Athletes like Lebron James and Tony Hawk are the perfect example of being an entrepreneur after retiring from their career in sports, earning more off the playing field than on.
Oscar De La Hoya won five titles in different weight classes (the youngest boxer ever to win five world titles), with a career total of 10 championship belts and the 1992 Olympic gold medal. During his sports career, he earned $612 million in revenue. However, his management company, Golden Boy Promotions, consists of more than 40 fighters and numerous businesses, generating more than $100 million annually. He personally owns more than 50 percent of the company.
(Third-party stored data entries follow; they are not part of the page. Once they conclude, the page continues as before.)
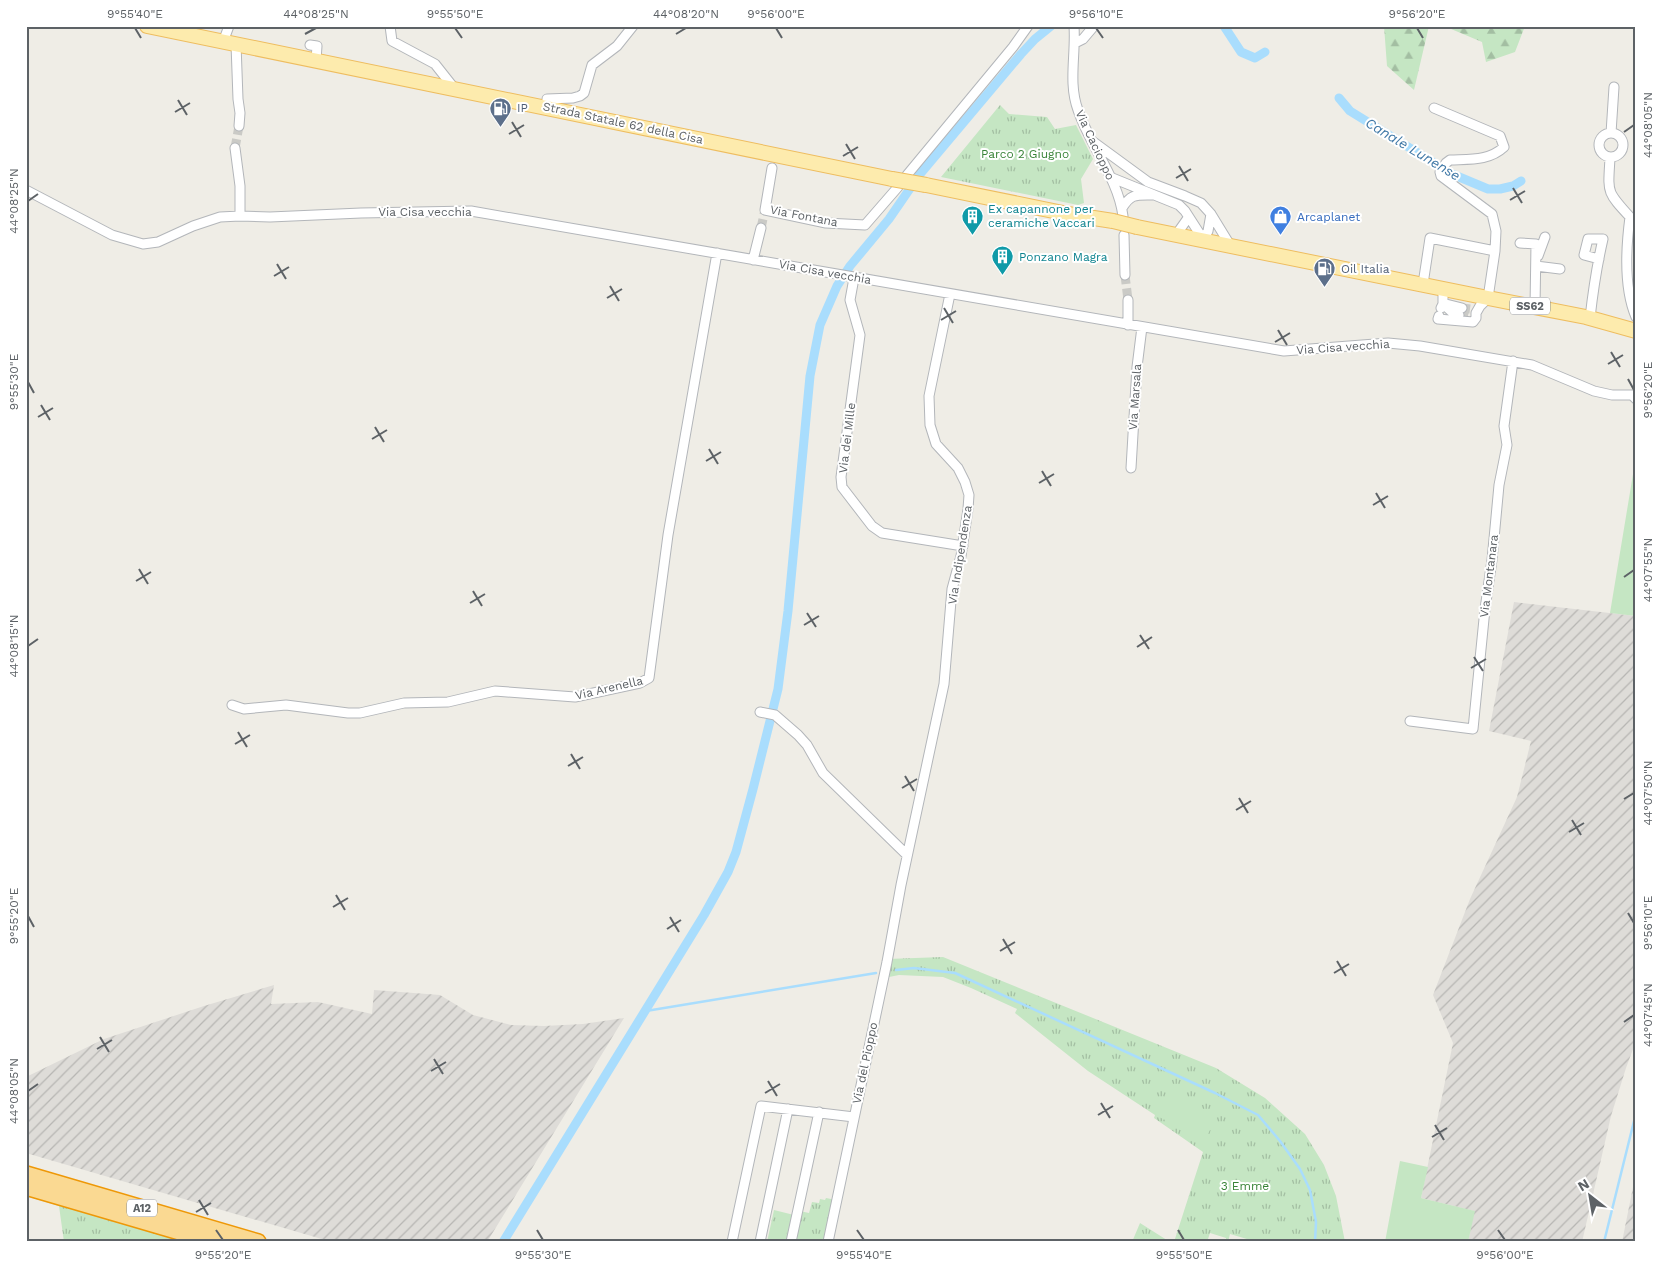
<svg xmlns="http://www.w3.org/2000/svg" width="1662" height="1268" viewBox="0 0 1662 1268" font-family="'Work Sans',sans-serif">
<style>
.industrial{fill:url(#industrial-furrows)}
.grass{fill:url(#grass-tufts)}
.forest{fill:url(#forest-firs)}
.garden{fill:#c5e6c3}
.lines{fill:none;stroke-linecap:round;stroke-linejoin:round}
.stream{stroke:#a9ddfd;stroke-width:2.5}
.canal{stroke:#a9ddfd;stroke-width:9}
.street-tunnel{stroke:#cacac6;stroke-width:9;stroke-dasharray:9 4.5;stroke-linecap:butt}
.street-casing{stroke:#b3b6ba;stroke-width:11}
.primary-casing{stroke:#eebd60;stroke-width:16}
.highway-casing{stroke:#ee9807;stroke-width:18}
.street{stroke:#fff;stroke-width:9}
.primary{stroke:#fdebad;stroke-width:14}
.highway{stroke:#fad992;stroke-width:15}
.primary-bridge-casing{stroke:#eebd60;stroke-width:16;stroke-linecap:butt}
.primary-bridge{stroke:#fdebad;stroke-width:14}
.ticks{fill:none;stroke:#5d6266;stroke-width:2}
.labels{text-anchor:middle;stroke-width:4;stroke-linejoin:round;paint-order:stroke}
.shield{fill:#fff;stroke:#8e9194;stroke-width:1}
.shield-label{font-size:11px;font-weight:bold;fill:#5d6266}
.service-label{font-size:12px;fill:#4e5e75;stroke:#fff;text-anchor:start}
.street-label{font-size:12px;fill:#5d6266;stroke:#fff}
.park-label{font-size:12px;fill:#388337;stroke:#fff}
.culture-label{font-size:12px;fill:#0d838f;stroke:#fff;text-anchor:start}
.shop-label{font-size:12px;fill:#366cbe;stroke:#fff;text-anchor:start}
.water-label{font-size:14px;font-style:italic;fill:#4179a7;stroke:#fff}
.neatline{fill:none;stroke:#5d6266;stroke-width:2}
.ticks-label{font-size:12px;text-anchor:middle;fill:#5d6266}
</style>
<defs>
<pattern id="industrial-furrows" width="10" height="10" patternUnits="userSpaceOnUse" patternTransform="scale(1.25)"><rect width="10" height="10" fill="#dedcd8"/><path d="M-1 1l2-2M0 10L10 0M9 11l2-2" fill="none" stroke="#b7b6b3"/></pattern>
<pattern id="grass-tufts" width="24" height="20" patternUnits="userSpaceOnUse" patternTransform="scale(1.25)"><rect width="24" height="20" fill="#c5e6c3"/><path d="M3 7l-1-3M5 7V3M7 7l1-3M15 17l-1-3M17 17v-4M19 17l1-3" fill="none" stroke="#a3bea2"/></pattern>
<pattern id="forest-firs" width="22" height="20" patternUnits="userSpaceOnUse" patternTransform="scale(1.25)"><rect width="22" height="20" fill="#c5e6c3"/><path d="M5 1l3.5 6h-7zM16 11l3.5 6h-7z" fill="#a3bea2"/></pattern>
</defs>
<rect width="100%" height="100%" fill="#efede6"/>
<!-- industrial -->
<path class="industrial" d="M1514,602L1636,616V1041L1626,1068L1611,1116L1582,1242H1468L1474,1211L1421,1198L1453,1043L1433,995L1470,899L1517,797L1531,741L1489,731Z
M274,985L271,1004L318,1002L372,1014L374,990L440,995L473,1015L511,1025L544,1026L583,1024L624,1018L487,1242H332L26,1153V1077L104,1039L204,1006Z
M1633,1187L1636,1188V1242H1622Z"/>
<!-- grass -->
<path class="grass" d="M1000,105L1009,114L1047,117L1055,129L1076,125L1093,159L1081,179L1084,203L1078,205L941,177Z
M943,957L1216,1068L1265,1098L1305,1134L1324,1165L1336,1196L1345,1242H1257L1230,1234L1228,1242H1226V1238L1210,1233L1207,1242H1174L1203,1152L1154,1118L1155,1115L1088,1071L1015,1013L1017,1009L971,988L943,977L899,975L884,978L887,959Z
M26,1189L206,1242H64L59,1206L26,1196Z
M826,1198L836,1200L826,1242H767L774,1210L794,1215L795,1210L809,1213L812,1202L819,1203L820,1199L825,1200Z
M1140,1223L1170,1242H1132Z"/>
<!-- forest -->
<path class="forest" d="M1384,26H1429L1414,90L1387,66Z
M1444,26H1525L1515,52L1486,62L1482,42Z"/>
<!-- garden -->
<path class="garden" d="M1636,456V616L1610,613Z
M1171,1093L1217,1116L1205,1140L1159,1117Z
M1400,1161L1428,1167L1421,1198L1475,1211L1468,1242H1385Z
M776,1219L789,1222L785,1242H771Z"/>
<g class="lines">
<!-- stream -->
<path class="stream" d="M896,970L914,968L955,973L1215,1093L1258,1115L1280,1141L1300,1169L1310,1190L1316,1222L1315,1242
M646,1011L876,973
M1604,1242L1636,1113"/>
<!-- canal -->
<path class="canal" d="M1224,26L1241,52L1255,58L1265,52
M1339,98L1350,111L1452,174L1488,189H1500L1513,186L1521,181
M503,1242L704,915L728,872L736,852L753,789L778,689L788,611L810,376L820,325L837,286L850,266L889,219L920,174L1021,54L1035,39L1051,26"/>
<!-- street-tunnel -->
<path class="street-tunnel" d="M235,148L239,126
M761,228L765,210
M1125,275L1128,300
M1462,308L1470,309
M1459,315L1470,317"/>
<defs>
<path id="street" d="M390,26L392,41L435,64L454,88
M1074,26C1076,55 1068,83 1078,110C1090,146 1118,178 1123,216
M223,42L229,26
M1075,43L1083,39L1094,26
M236,44L238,99L240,113L239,126
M310,45L317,46L316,60
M547,107V99L573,98L580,96L584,93L592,65L617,46L633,26
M1434,108L1500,136L1504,147C1489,161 1470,159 1450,160L1446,163L1440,172L1441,176L1492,214L1496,231L1495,251L1488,298L1480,306L1476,313V318
M1599 145a12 12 0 1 1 24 0a12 12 0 1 1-24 0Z
M1611,133L1614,87
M1092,141L1148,182L1185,196L1201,203L1211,214L1230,245
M235,148L240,186V216
M1610,158C1608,193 1606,191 1630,217C1626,247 1624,289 1636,317
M772,168L765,210L826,223L865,225L898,187
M907,175L1013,47L1028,26
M1110,177L1179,205L1185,211L1203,239L1208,231L1211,214
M26,190L112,235L143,244L158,242L193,226L220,217L240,216L270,217L361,213L471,211L1284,351L1388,343L1420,346L1532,365L1594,391L1612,395H1632L1636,399
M1122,208C1131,194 1135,195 1151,195
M1124,235L1125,275
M1176,235L1188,218
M1520,243L1536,244L1535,307
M1538,256L1545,237
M753,260L761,228
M1536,266L1560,269
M854,278L850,300L860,335L841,477L842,487L872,526L882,533L963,546
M1423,284L1430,238L1495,251
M1128,300V325
M1443,304L1454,314L1459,315
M1446,304L1462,308
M1441,308L1443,304V288
M1439,316L1438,319L1473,322L1476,318
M1590,318C1593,291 1597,265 1603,239H1588L1584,255L1599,259
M1131,468L1137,367L1142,327
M232,705L244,709L286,705L348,713H360L404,703L448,702L495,691L575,697L640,683L649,678L668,535L717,253
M760,712L775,715L798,735L807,745L823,773L907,855
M1410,721L1473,729L1485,609L1492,560L1499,485L1507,445L1504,426L1513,361
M732,1242L761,1106L854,1117
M760,1242L788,1109
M791,1242L819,1112
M828,1242L887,962L901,885L944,684L952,589L961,556L968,509L969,495L965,482L958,468L936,444L930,425L929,396L950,294"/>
<path id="primary" d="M147,26L892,179
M926,185L1068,214L1113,221
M1137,227L1488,298L1586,317L1636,331"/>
<path id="highway" d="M26,1174L258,1242
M26,1187L214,1242"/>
</defs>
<!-- street casing -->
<use href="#street" class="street-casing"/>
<!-- primary casing -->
<use href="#primary" class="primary-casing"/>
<!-- highway casing -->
<use href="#highway" class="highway-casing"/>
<!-- street -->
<use href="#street" class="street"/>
<!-- primary -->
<use href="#primary" class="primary"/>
<!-- highway -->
<use href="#highway" class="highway"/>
<defs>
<path id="primary-bridge" d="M892,179L926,185
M1113,221L1137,227"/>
</defs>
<!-- primary-bridge casing -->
<use href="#primary-bridge" class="primary-bridge-casing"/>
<!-- primary-bridge -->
<use href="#primary-bridge" class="primary-bridge"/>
</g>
<!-- ticks -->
<path class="ticks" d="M135,28L141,38M455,28L462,38M776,28L782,38M1096,28L1103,38M1417,28L1423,38M305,34L316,28M676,34L686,28M178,100L187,115M175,112L190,103M512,122L521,137M1624,132L1634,125M509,134L524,125M846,144L855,159M843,156L858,147M1179,166L1188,181M1176,178L1191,169M1513,188L1522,203M1510,200L1525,191M28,201L38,194M277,264L286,279M274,276L289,267M610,286L619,301M607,298L622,289M944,308L953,323M941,320L956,311M1278,330L1287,345M1275,342L1290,333M1611,352L1620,367M1608,364L1623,355M1628,379L1634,390M28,382L34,393M41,405L50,420M38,417L53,408M375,427L384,442M372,439L387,430M709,449L718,464M706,461L721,452M1042,471L1051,486M1039,483L1054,474M1376,493L1385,508M1373,505L1388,496M139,569L148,584M1624,577L1634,570M136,581L151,572M473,591L482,606M470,603L485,594M807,613L816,627M804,625L819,616M1140,635L1149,649M28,646L38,639M1137,647L1152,637M1474,657L1483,671M1471,668L1486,659M238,732L247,747M235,744L250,735M571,754L580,769M568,766L583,757M905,776L914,791M902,788L917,779M1239,798L1248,813M1624,799L1634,793M1236,810L1251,801M1572,820L1581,835M1569,832L1584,823M336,895L345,910M333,907L348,898M1628,913L1634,923M28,916L34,927M670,917L679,932M667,929L681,920M1003,939L1012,954M1000,951L1015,942M1337,961L1346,976M1334,973L1349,964M1624,1022L1634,1015M100,1037L109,1052M97,1049L112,1040M434,1059L443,1074M431,1071L446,1062M768,1081L777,1096M28,1091L38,1084M765,1093L780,1084M1101,1103L1110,1118M1098,1115L1113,1106M1435,1125L1444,1140M1432,1137L1447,1128M199,1200L208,1215M196,1212L211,1203M216,1230L223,1240M537,1230L543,1240M857,1230L864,1240M1178,1230L1184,1240M1498,1230L1505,1240"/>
<!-- icons -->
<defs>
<symbol id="fuel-pin" viewBox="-11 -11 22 30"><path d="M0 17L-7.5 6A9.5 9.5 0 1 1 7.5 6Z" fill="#5c6f8a" stroke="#fff"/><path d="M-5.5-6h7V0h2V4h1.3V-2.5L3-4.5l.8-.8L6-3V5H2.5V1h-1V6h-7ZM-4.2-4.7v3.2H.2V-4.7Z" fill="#fff"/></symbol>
<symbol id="building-pin" viewBox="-11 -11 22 30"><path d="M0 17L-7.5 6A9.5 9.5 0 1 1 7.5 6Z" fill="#0f9aa8" stroke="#fff"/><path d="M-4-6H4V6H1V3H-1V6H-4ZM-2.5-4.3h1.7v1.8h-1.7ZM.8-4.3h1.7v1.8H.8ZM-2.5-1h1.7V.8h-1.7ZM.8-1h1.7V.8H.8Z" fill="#fff"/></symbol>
<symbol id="shop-pin" viewBox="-11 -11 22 30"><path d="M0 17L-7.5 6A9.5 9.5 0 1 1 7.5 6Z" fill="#3f7fe0" stroke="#fff"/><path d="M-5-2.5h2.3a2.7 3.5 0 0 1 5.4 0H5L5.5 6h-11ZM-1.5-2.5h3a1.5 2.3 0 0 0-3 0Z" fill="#fff"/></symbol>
</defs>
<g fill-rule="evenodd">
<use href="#fuel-pin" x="488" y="96" width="25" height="34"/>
<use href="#building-pin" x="960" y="204" width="25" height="34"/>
<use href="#shop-pin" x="1268" y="204" width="25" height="34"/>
<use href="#building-pin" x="990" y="244" width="25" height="34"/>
<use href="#fuel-pin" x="1312" y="256" width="25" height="34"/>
</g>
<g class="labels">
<!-- shield labels -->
<g class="shield">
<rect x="1510" y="297.5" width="40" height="17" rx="4"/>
<rect x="127" y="1199.5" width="30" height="17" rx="4"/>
</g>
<g class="shield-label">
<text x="1530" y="310">SS62</text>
<text x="142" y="1212">A12</text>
</g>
<!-- service labels -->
<g class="service-label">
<text x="517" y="112">IP</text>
<text x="1341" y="273">Oil Italia</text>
</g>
<!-- street labels -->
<g class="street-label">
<text transform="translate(623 123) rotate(12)" y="4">Strada Statale 62 della Cisa</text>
<text transform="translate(1095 145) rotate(65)" y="4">Via Cacioppo</text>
<text x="425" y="216">Via Cisa vecchia</text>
<text transform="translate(804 216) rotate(11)" y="4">Via Fontana</text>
<text transform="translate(825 272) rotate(10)" y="4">Via Cisa vecchia</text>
<text transform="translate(1343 347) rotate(-4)" y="4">Via Cisa vecchia</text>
<text transform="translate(1135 397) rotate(-86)" y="4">Via Marsala</text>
<text transform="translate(847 438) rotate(-83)" y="4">Via dei Mille</text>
<text transform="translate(960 555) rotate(-81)" y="4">Via Indipendenza</text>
<text transform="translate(1489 576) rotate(-83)" y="4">Via Montanara</text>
<text transform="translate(609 688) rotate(-13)" y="4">Via Arenella</text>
<text transform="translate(865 1063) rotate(-78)" y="4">Via del Pioppo</text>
</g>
<!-- park labels -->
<g class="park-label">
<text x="1025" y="158">Parco 2 Giugno</text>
<text x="1245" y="1190">3 Emme</text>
</g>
<!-- culture labels -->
<g class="culture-label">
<text x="988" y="213">Ex capannone per<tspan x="988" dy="14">ceramiche Vaccari</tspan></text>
<text x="1019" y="261">Ponzano Magra</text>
</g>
<!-- shop labels -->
<g class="shop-label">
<text x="1297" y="221">Arcaplanet</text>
</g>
<!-- water labels -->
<g class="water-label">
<text transform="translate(1413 149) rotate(31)" y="5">Canale Lunense</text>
</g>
</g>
<!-- border -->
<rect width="1662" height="1268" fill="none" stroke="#ffffff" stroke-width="55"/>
<!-- north arrow -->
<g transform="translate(1590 1196) rotate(329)" stroke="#ffffff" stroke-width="4" paint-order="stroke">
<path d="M0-4L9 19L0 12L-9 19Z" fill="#5d6266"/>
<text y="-8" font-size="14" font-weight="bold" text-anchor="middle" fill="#5d6266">N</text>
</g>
<rect x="28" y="28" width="1606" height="1212" class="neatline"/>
<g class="ticks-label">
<text x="135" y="18">9°55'40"E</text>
<text x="316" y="18">44°08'25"N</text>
<text x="455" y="18">9°55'50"E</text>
<text x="686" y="18">44°08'20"N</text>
<text x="776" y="18">9°56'00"E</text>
<text x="1096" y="18">9°56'10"E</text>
<text x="1417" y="18">9°56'20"E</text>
<text transform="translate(1648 125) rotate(-90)" y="4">44°08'05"N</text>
<text transform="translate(14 201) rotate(-90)" y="4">44°08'25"N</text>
<text transform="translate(14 382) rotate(-90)" y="4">9°55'30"E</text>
<text transform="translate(1648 390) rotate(-90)" y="4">9°56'20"E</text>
<text transform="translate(1648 570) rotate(-90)" y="4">44°07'55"N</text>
<text transform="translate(14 646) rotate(-90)" y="4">44°08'15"N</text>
<text transform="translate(1648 793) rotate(-90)" y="4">44°07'50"N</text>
<text transform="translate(14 916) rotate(-90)" y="4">9°55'20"E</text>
<text transform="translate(1648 923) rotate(-90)" y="4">9°56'10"E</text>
<text transform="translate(1648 1015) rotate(-90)" y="4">44°07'45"N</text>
<text transform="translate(14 1091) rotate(-90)" y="4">44°08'05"N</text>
<text x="223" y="1259">9°55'20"E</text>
<text x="543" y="1259">9°55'30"E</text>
<text x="864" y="1259">9°55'40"E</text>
<text x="1184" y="1259">9°55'50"E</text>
<text x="1505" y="1259">9°56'00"E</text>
</g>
</svg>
Regarded by many as the best basketball player known to the game, Michael Jordan changed the way basketball is viewed, totaling more than $90 million in earnings as a player salary. Currently, he owns the Charlotte Bobcats and is the face of Nike’s Air Jordan sneakers, Gatorade, Wheaties, McDonald’s, Coca-Cola, Chevrolet, Rayovac, and Hanes. His estimated worth was more than $500 million before his divorce in 2006.
Venus Williams is currently ranked 6 in the world singles WTA. From her career since 1994, she pulled $75.8 million. As a businesswoman, she is the CEO of her interior design firm “V Starr Interiors”. She also launched her own fashion line in 2007. She is part owner of the Miami Dolphins with her sister Serena. In 2001, she signed a five-year endorsement contract with Reebok International for $40 million. Her new book “Come to win” was in the New York Times Bestseller list. She was ranked number 83 on Forbes’ 2010 Celebrity Top 100 list.
Tony Hawk was sponsored at the early age of 12 and was a pro athlete at 14. He changed the face of the skateboarding world, winning over 73 international competitions, and inventing more than 80 tricks. Hawk is the owner of Birdhouse, one of the largest skateboarding companies in the world, and he started his own clothing line, named “Hawk Clothing.” He has deals with Activision, Six Flags, Kohl’s, Infospace, Adio shoes, Jeep and Sirius Satellite Radio. With Activision, he created Tony Hawk’s Pro Skater Video game in 1999, which quickly became a bestseller, now making him the No. 1 action-sports video game franchise. Tony continues to release video games for all gaming systems. He has an estimated net worth of $120 million.
John Elway played for the Denver Broncos, with an initial $12.7 million contract. He helped lead the Broncos to five Super Bowl appearances and two wins. Since retirement, he has owned several businesses and writes an NFL blog. He also founded The Elway Foundation, a non-profit organization for the prevention of child abuse. He is also the owner of two restaurants and once owned five car dealerships in the Denver area. He sold them to AutoNation in 1997 for $82.5 million.
In college, Marcell Haywood was a star basketball player, attending Florida State, he continued his outstanding performances. Sports taught Marcell Haywood important lessons about competition; about winning and losing. Being involved in athletics, also taught him about how to handle aspects of life as an entrepreneur. He found himself utilizing insights he had learned as a point guard: he learned how to stay focused in the face of a challenge; that he is the type of person that gains clarity and strength in the face of challenge and steps up to the line; pressure serves to focus him on becoming more assertive and deliberate.